» **Problem to work on**
Reproduce every one of the following records word for word, leaving out the pictures.

==========

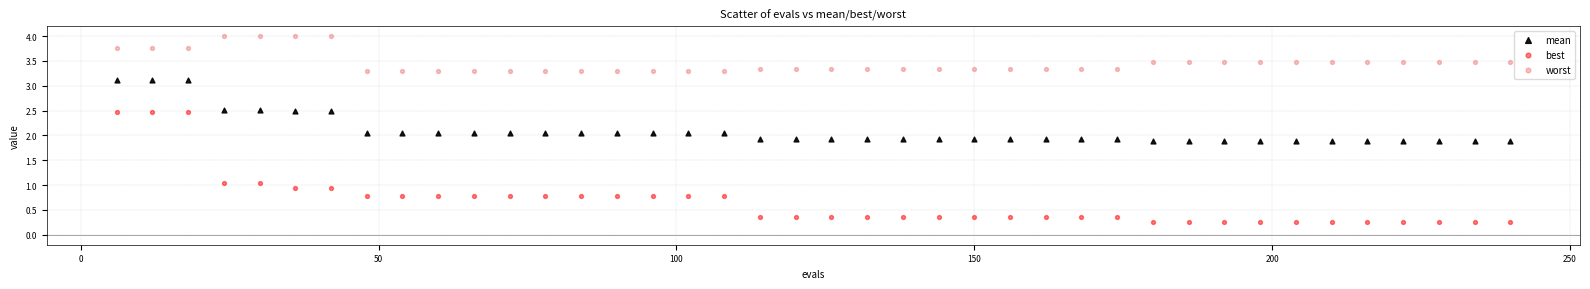

Which series has the largest Y range (max minus min)?

best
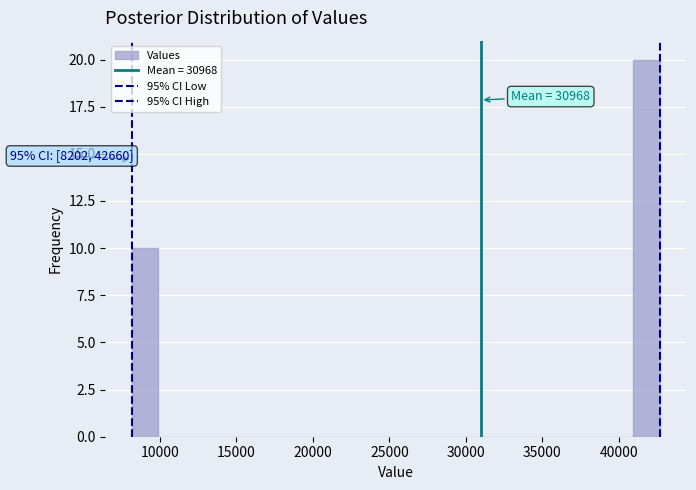

Read against the x-axis, roughly where is the centre of the tallest bar?

42000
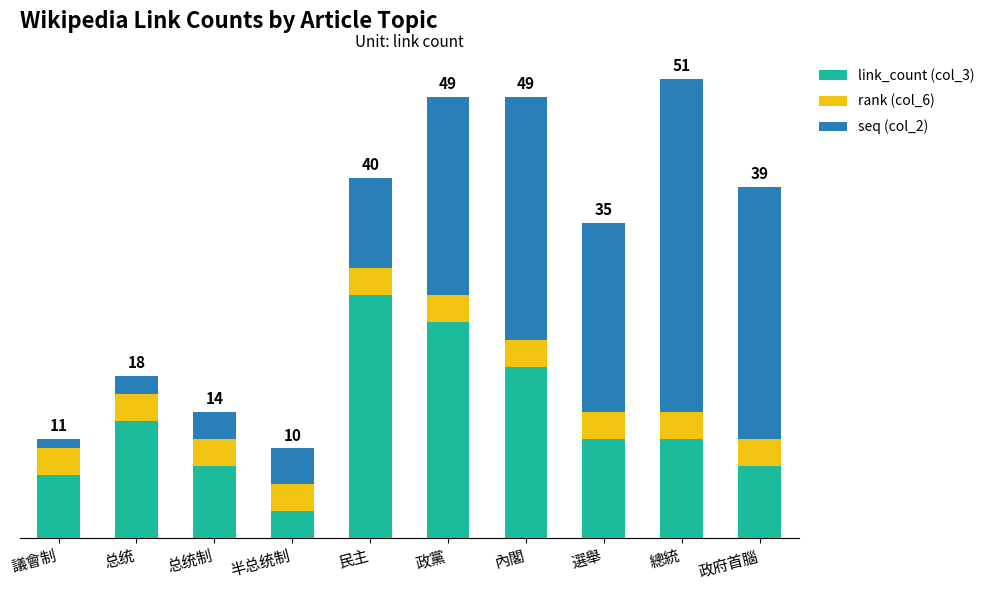

Does the chart contain any negative values?

No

==========

» **Response**
Which series has the largest Y range (max minus min)?

best

Read against the x-axis, roughly where is the centre of the tallest bar?

42000

Does the chart contain any negative values?

No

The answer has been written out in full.